Colm Walsh, 36, who was recovering at home in Cork City last night vowed to resume protesting in Ballyphehane today, and said he will resist meter installation with his “dying breath”.
“I have been told by doctors to rest but I will be back out tomorrow. I’m so passionate about this, that I will continue to protest if it takes my dying breath,” he said.
The father of five was speaking after gardaí forcibly removed him from blocking an Irish Water contractor van at the entrance to Clareville Estate in Ballyphehane yesterday morning.
Mr Walsh and John Lonergan, a member of the Ballyphehane/South Parish anti- water charges group, had linked arms and stood in front of the van.
Gardaí had warned they were obstructing traffic, and when they refused to move, gardaí physically removed them.
As they neared the footpath, Mr Walsh fell to the ground. An onlooker, Packie Flood, fell on to his left arm. A garda landed on his back.
Mr Walsh, who had a stent inserted after suffering two heart attacks last year, said he struck his head on the ground and was knocked unconscious. He said when he came round, he experienced chest pains. Gardaí and a fellow protestor rendered first aid while they waited for an ambulance.

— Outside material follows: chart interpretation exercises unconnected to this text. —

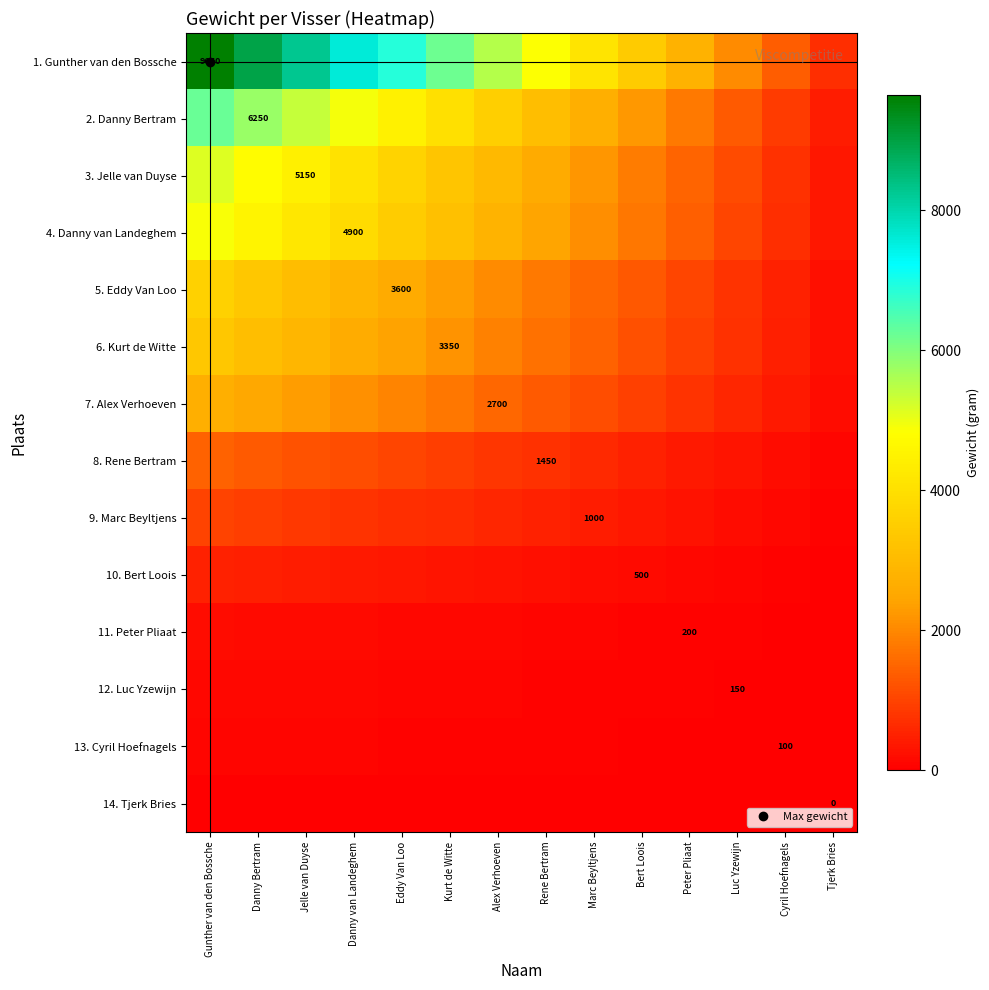

The 8. Rene Bertram series shows 1242.9 at Jelle van Duyse. True or false?

True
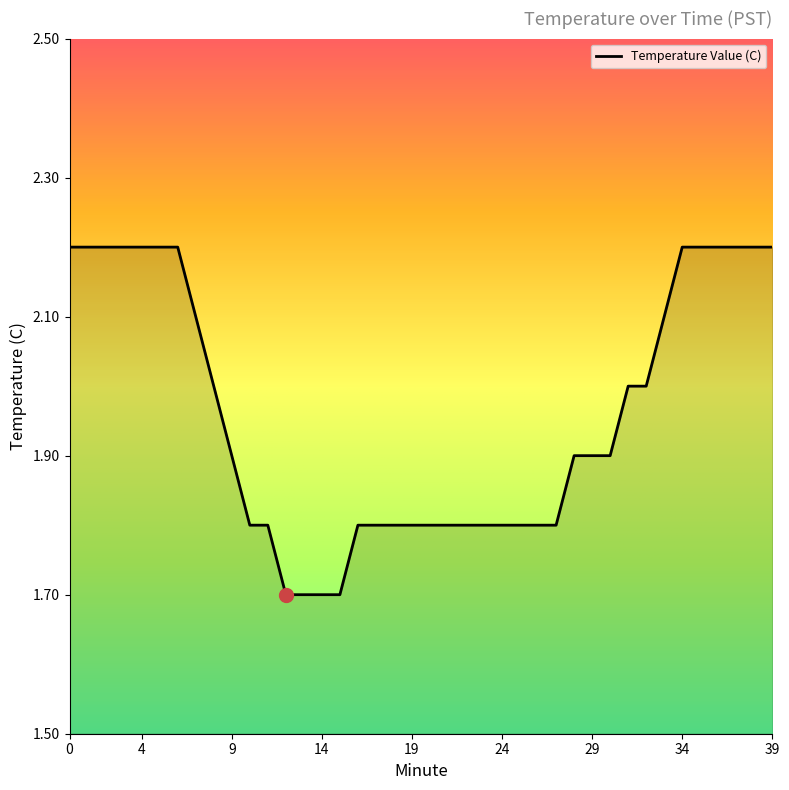

What is the difference between the maximum and minimum values?

0.5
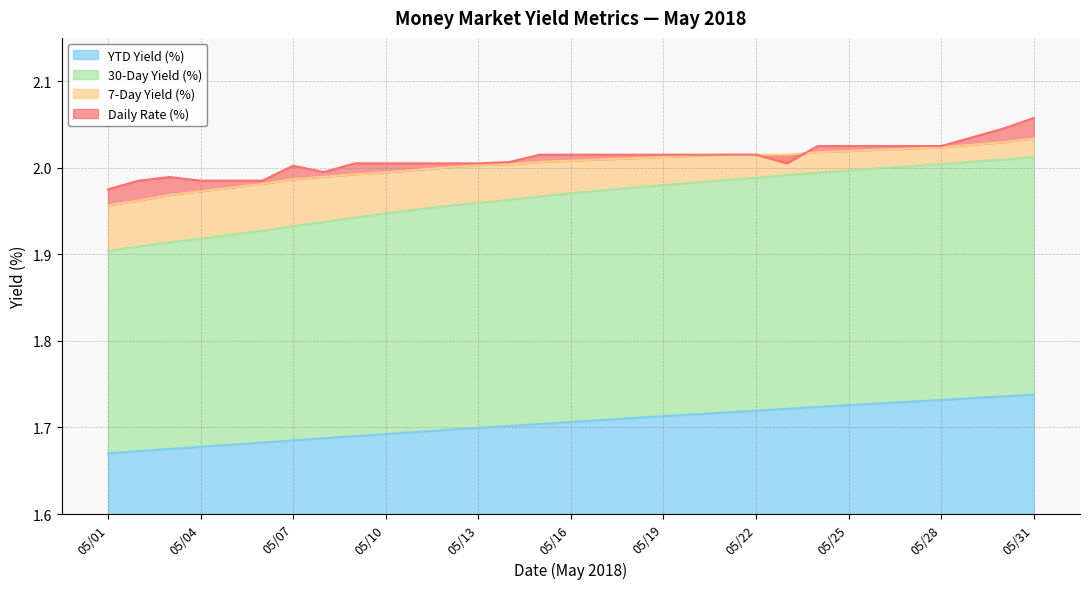

What is the maximum value for Daily Rate (%)?

2.1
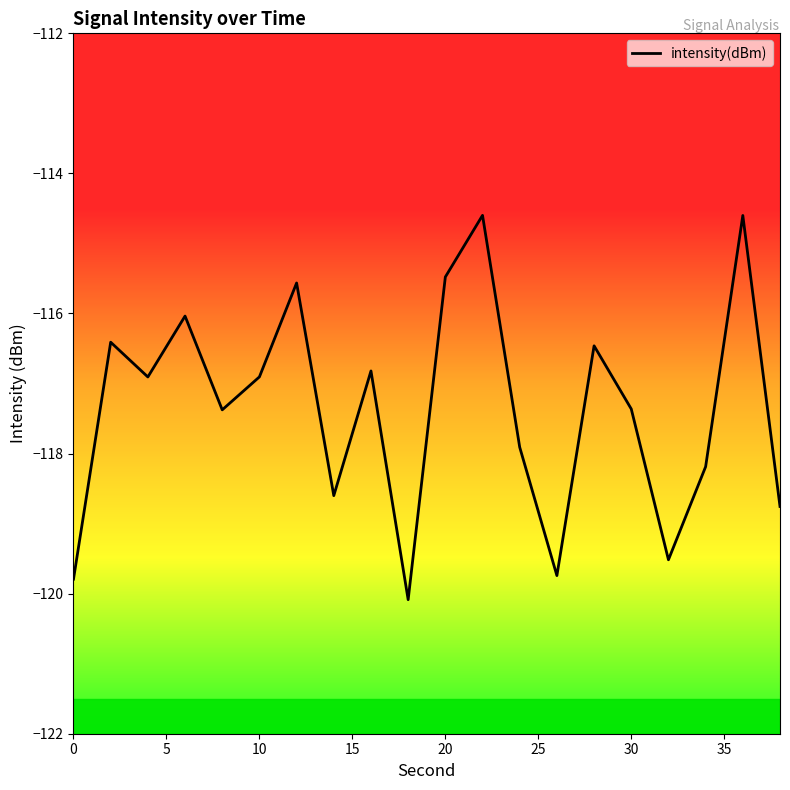

What is the difference between the maximum and minimum values?

5.5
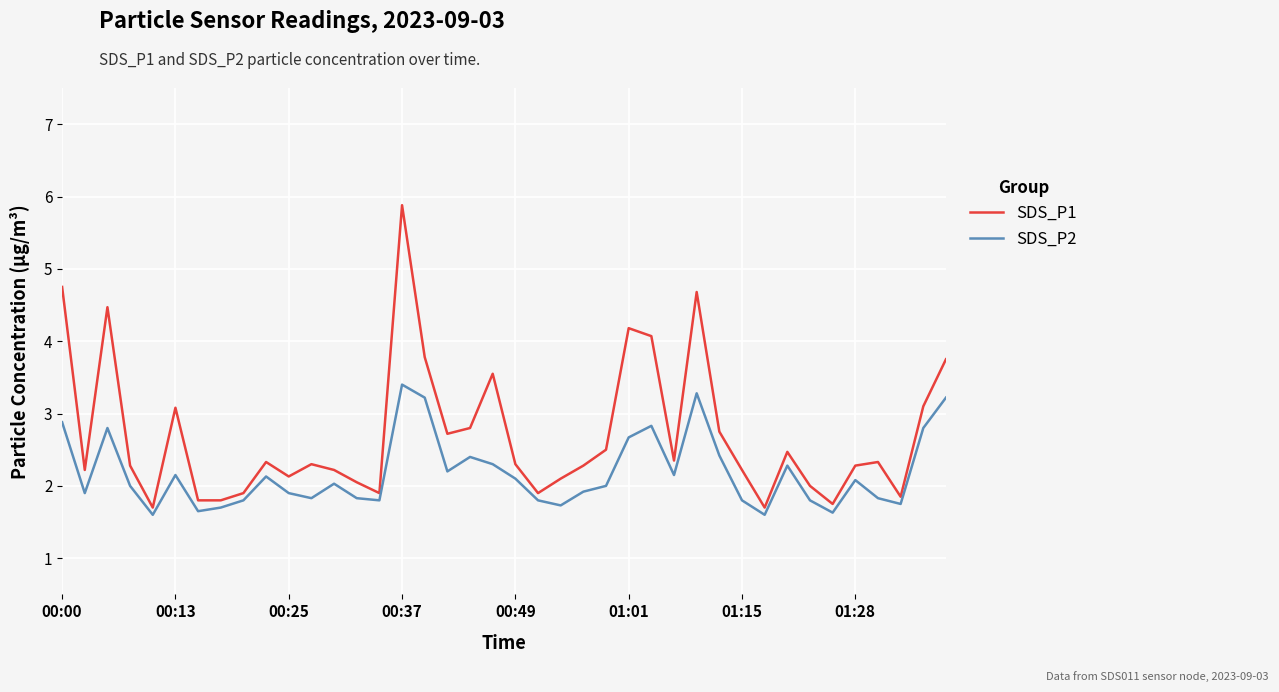

What is the difference between the maximum and minimum values in the SDS_P2 series?

1.8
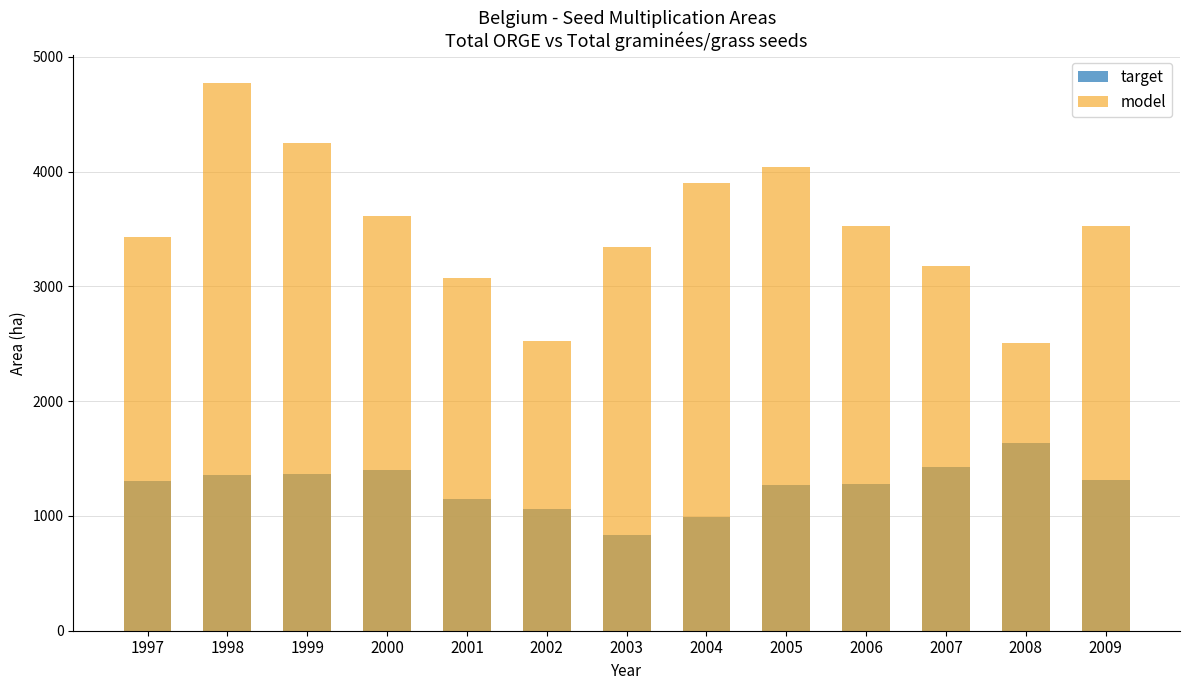

The target series shows 1894 at 2000. True or false?

False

Mr Walsh was taken to Cork University Hospital for a check-up and was discharged later with instructions to rest.
“I was very, very, shaken by the incident. This was garda brutality. It was a total disgrace. We were peacefully protesting and they came in with huge force,” he said.
The head of policing in Cork City, Chief Supt Mick Finn, defended the force’s handling of the protest.
“We have been very tolerant of and restrained in our dealings with water protestors in Cork. But they were blocking the road. We can’t ignore that. People have to go to work,” he said.
“If protestors are blocking a road and interfering with people who have no connection to a water protest, then that’s crossing the line and we have to move in.”